Но Воропаев, захлебываясь, торопится:
— Слушай, я все скажу. Через четыре дня пойдет транспорт через границу. Я помогал оформить документы. Там скорее всего будет оружие, снаряжение. На Кавказ. Их можно перехватить. Я…
— Это ты им расскажешь. А я пока здесь останусь. Ребята, подержите его и позвольте мне выйти, а то вы меня в Москву завезете.
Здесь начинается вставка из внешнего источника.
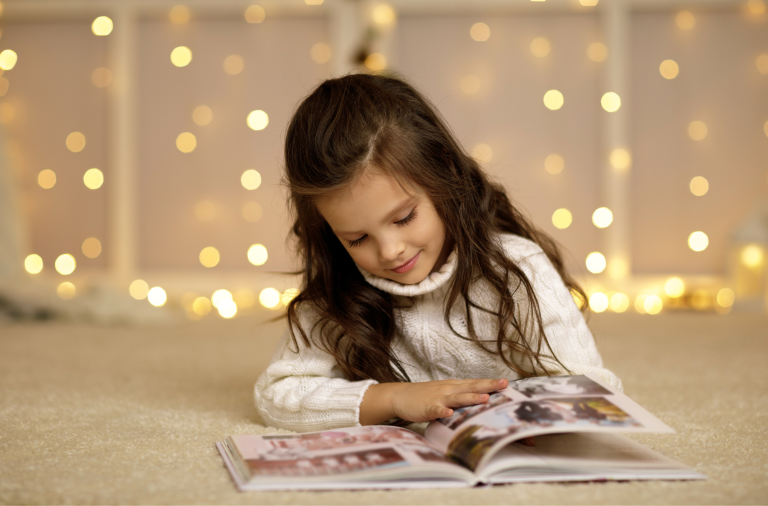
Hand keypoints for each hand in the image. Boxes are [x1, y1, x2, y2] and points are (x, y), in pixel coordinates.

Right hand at [360, 378, 508, 424]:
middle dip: (487, 386)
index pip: (475, 383)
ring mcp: (438, 398)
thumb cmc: (425, 396)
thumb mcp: (445, 393)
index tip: (506, 382)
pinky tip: (449, 413)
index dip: (490, 383)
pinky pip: (436, 410)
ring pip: (457, 397)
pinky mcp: (427, 407)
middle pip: (471, 387)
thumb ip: (461, 396)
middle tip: (503, 384)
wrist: (401, 396)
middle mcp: (448, 389)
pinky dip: (443, 411)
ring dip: (471, 397)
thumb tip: (480, 400)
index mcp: (454, 386)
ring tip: (484, 398)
У меня здесь еще масса дел осталась.
Встав, Панченко пропускает меня к выходу. Когда он выпрямляется во весь рост, делаю то, что хотел сделать последние три недели. Удар получается точным, хотя и не слишком сильным. Весь салон, полный еще не рассевшихся и не успокоившихся пассажиров, замирает в ожидании драки. Но схватки не будет в любом случае: этот бегемот Панченко, если захочет, может удавить меня безо всякой драки.
Неторопливо достав платок, Панченко спокойно промокает кровь из разбитой губы. В его глазах усмешка и неожиданное понимание. Понимание того, что Сибилев старый, что Воропаева держат за руки и что поэтому он — единственный, на ком я могу выместить злобу, набравшуюся за это время. Вытерев рот, он складывает платок и говорит:
— Иди, опоздаешь.
Когда я поворачиваюсь к выходу, за спиной раздается голос Панченко, обращенный к Сибилеву:
— Я рад за него. На таких ребятах наша земля держится.
Польшенно делаю шаг и слышу полемический ответ старшего группы:
— Из-за таких упрямых козлов все проблемы.
Поставив сумку на середину комнаты, Джой огляделась. Несмотря на предупреждение Соловьева, она заехала домой, чтобы взять одежду. Все необходимое она могла купить по дороге к Шам Шан, но несколько вещей, привезенных весной из Лондона, она решила забрать из дома. Таксист остался ждать ее у входа в дом, и она не собиралась задерживаться больше чем на несколько минут.